One Sample Multivariate Analysis

In this lab, we construct tests and confidence intervals based on single multivariate sample. We use the microwave radiation data set again. If you have not read the data into Splus, you need to save it as h:\\stat524\\Datasets\\radiation.data, open Splus and type
>rad_read.table("h:\\stat524\\Datasets\\radiation.data",header=T,row.names
=NULL)
>rad
Recall that square-root transformation is need to assure multivariate normality.
>srad_sqrt(rad)
>srad
We compute the mean and variance of srad:
>xbar_apply(srad,2,mean)
>S_var(srad)
Let's test the hypothesis that the mean vector is (0.4,0.4)'. Compute the T2 statistic:
>mu_c(0.4,0.4)
>t2_42* (xbar-mu) %*% solve(S) %*% (xbar-mu)
>t2
Assume the significance level is 5%, we compute the critical value:
>n_nrow(srad)
>p_ncol(srad)
>fcrit_((n-1)*p/(n-p))*qf(0.95,p,n-p)
>fcrit
where qf(0.95,p,n-p) gives you the 95% percentile of F distribution with degrees of freedom (p,n-p). Based on the observed statistic t2 and the critical value, what is your conclusion? Now let's compute the P-value of the observed statistic:
>pvalue_1-pf(((n-p)/((n-1)*p))*t2, p, n-p)
>pvalue
Can you draw the same conclusion?

Now let's draw the confidence region for the mean vector mu. First we need open the splus graphics window:

>win.graph()
Compute a 95% confidence region for true mean:
>plot(ellipse(S/42,centre=xbar,t=sqrt(fcrit)),type="l")
>points(xbar[1],xbar[2])
From now on, we want to calculate confidence intervals. Recall that we need critical values for student's t distribution for each individual parameter. Assume that the confidence level is 95%.
>tcrit_qt(0.975,n-1)
>tcrit
First, the 95% confidence interval for mu1 (mean of the first variable)
>intv1_c(xbar[1]-sqrt(S[1,1]/n)*tcrit, xbar[2]+sqrt(S[2,2]/n)*tcrit)
>intv1
And drawn on the plot, it looks like:
>abline(v=intv1)
The simultaneous confidence interval for mu1 is
>sintv1_c(xbar[1]-sqrt(S[1,1]*fcrit/n), xbar[1]+sqrt(S[1,1]*fcrit/n))
>sintv1
Notice that sintv1 is wider than intv1. Now draw sintv1 on the same plot:
>abline(v=sintv1,lty=2)
Notice that how these lines meet the ellipse at a tangent. Now let's construct confidence intervals for mu1-mu2. So, a'=(1,-1).
>ap_c(1,-1)
>zbar_ap%*%xbar
>zvar_ap%*% S %*% ap
The one-at-a-time interval is
>intv12_c(zbar-tcrit*sqrt(zvar/n), zbar+tcrit*sqrt(zvar/n))
>intv12
which drawn on the plot look like this
>abline(-intv12[1], 1)
>abline(-intv12[2], 1)
Because intv12[1]<=mu1-mu2<=intv12[2] implies that mu2<=-intv12[1]+mu1 and mu2>=-intv12[2]+mu1. These are the two lines we just drew.
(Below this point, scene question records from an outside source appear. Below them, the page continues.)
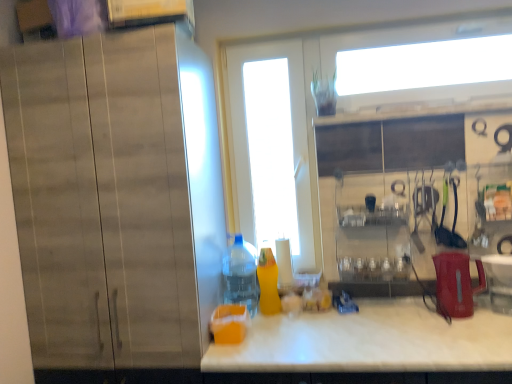
I want to click on vacant area that is in front of translucent plastic bottle at center, which is counted as the 1th bottle, starting from the left, so click(x=262, y=326).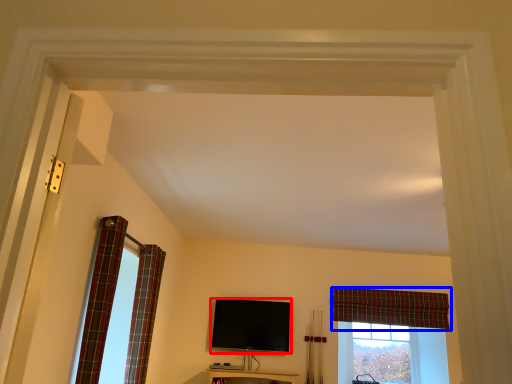
Question: Which of the following is the closest to the observer, television (highlighted by a red box) or curtain (highlighted by a blue box)?

Choices:
 (A) television
 (B) curtain

Answer: (A)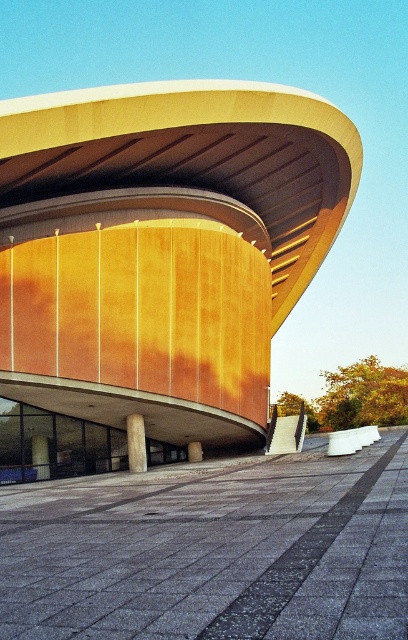
Question: Which object is the farthest from the wooden paneling at center?

Choices:
 (A) smooth concrete pillar at center
 (B) smooth wood pillar at center
 (C) wooden pillar at center

Answer: (C)

Question: Among these objects, which one is nearest to the camera?

Choices:
 (A) wooden paneling at center
 (B) wooden pillar at center
 (C) smooth wood pillar at center

Answer: (A)

Question: Is wooden paneling at center to the right of smooth wood pillar at center from the viewer's perspective?

Choices:
 (A) no
 (B) yes

Answer: (B)

Question: Which of these objects is positioned farthest from the smooth wood pillar at center?

Choices:
 (A) wooden paneling at center
 (B) wooden pillar at center
 (C) smooth concrete pillar at center

Answer: (A)

Question: Does wooden paneling at center have a smaller size compared to smooth concrete pillar at center?

Choices:
 (A) yes
 (B) no

Answer: (B)

Question: Does wooden paneling at center appear on the left side of wooden pillar at center?

Choices:
 (A) no
 (B) yes

Answer: (A)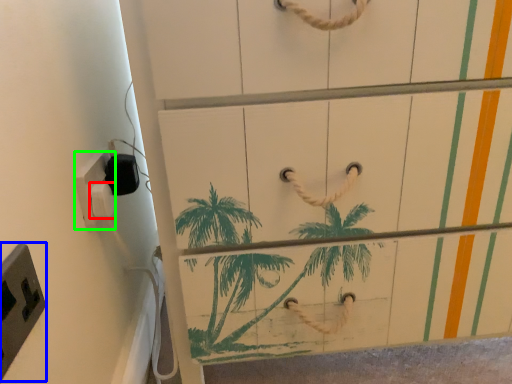
Question: Considering the real-world distances, which object is closest to light switch (highlighted by a red box)? light switch (highlighted by a blue box) or light switch (highlighted by a green box).

Choices:
 (A) light switch
 (B) light switch

Answer: (B)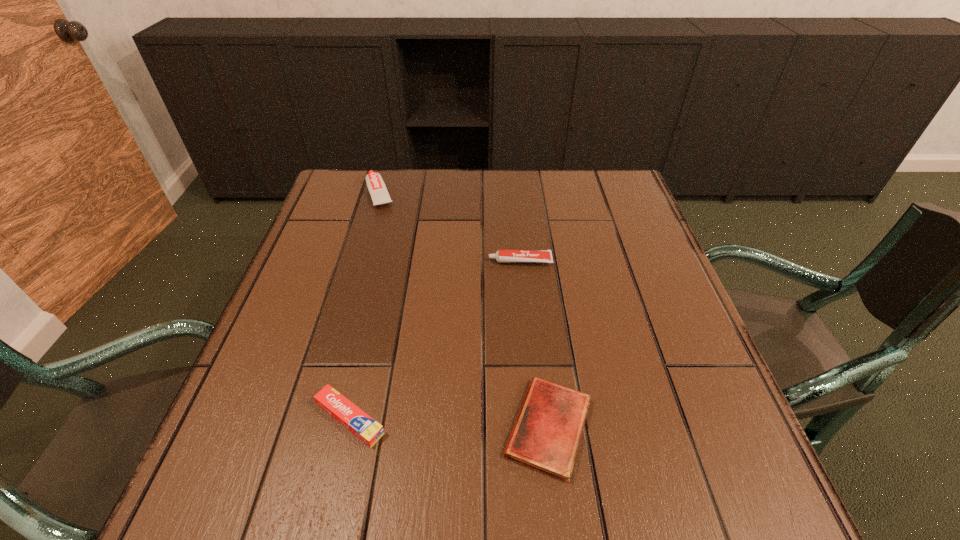
The width and height of the screenshot is (960, 540). Find the location of `the farthest object`. the farthest object is located at coordinates (376, 186).

Where is `the farthest toothpaste`? the farthest toothpaste is located at coordinates (376, 186).

This screenshot has height=540, width=960. In order to click on the second nearest toothpaste in this screenshot , I will do `click(502, 256)`.

At what (x,y) coordinates should I click in order to perform the action: click on the second shortest toothpaste. Please return your answer as a coordinate pair (x, y). The width and height of the screenshot is (960, 540). Looking at the image, I should click on (502, 256).

Locate an element on the screen. the nearest toothpaste is located at coordinates (363, 426).

The width and height of the screenshot is (960, 540). What are the coordinates of `the shortest toothpaste` in the screenshot? It's located at (363, 426).

At what (x,y) coordinates should I click in order to perform the action: click on diary. Please return your answer as a coordinate pair (x, y). This screenshot has height=540, width=960. Looking at the image, I should click on (546, 436).

The image size is (960, 540). I want to click on vacant space located on the right of the tallest toothpaste, so click(503, 193).

The width and height of the screenshot is (960, 540). Identify the location of vacant space positioned 0.070m at the nozzle of the second shortest toothpaste. (460, 261).

Locate an element on the screen. This screenshot has width=960, height=540. blank space located at the nozzle of the second shortest toothpaste is located at coordinates click(x=336, y=261).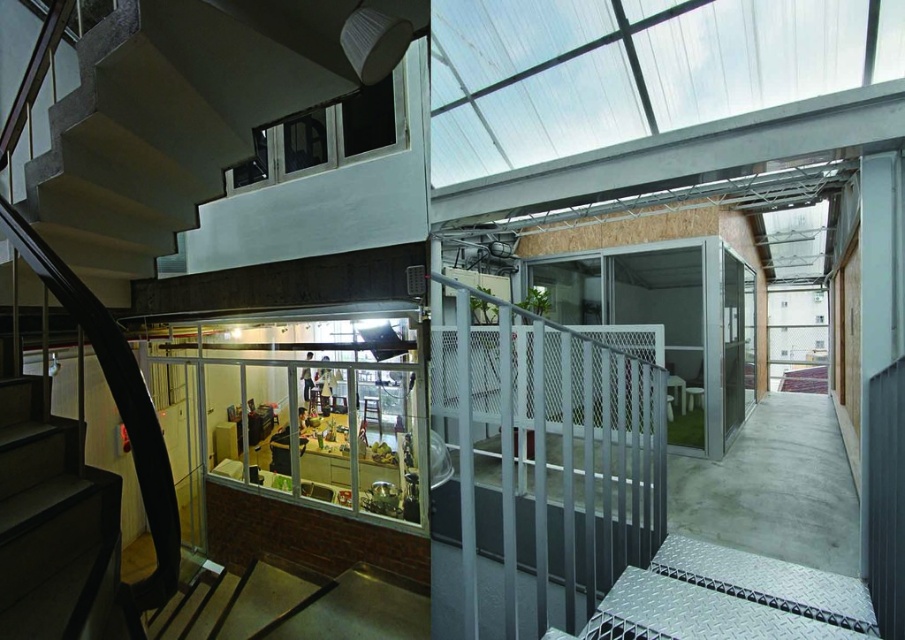
Question: Which object appears closest to the camera in this image?

Choices:
 (A) concrete stairs at lower left
 (B) metallic mesh railing at center

Answer: (B)

Question: Which object is farther from the camera taking this photo?

Choices:
 (A) concrete stairs at lower left
 (B) metallic mesh railing at center

Answer: (A)

Question: From the image, what is the correct spatial relationship of metallic mesh railing at center in relation to concrete stairs at lower left?

Choices:
 (A) below
 (B) above

Answer: (A)

Question: Can you confirm if metallic mesh railing at center is positioned above concrete stairs at lower left?

Choices:
 (A) no
 (B) yes

Answer: (A)

Question: Can you confirm if metallic mesh railing at center is positioned below concrete stairs at lower left?

Choices:
 (A) yes
 (B) no

Answer: (A)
The simultaneous intervals for mu1-mu2 are

>sintv12_c(zbar-sqrt(fcrit)*sqrt(zvar/n), zbar+sqrt(fcrit)*sqrt(zvar/n))
>sintv12
>abline(-sintv12[1],1,lty=2)
>abline(-sintv12[2],1,lty=2)
For a large sample, the chi-square may be used as an approximation to the usual F-statistic. Consider the radiation data example. If we assume that the data set is from a normal population, the critical value is
>fcrit_((n-1)*p*/(n-p))*qf(0.95,p,n-p)
If we cannot assume normality, the critical value is
>chicrit_qchisq(0.95,p)
Notice that chicrit is less than fcrit. It is because the sample size in fact is not large enough. Suppose we have 1000 observations, then
>fcrit2_((1000-1)*2/(1000-2))*pf(0.95,2,1000-2)
>fcrit2
Now chicrit and fcrit2 are very close, F distribution and chi-square distribution will lead to the same conclusion.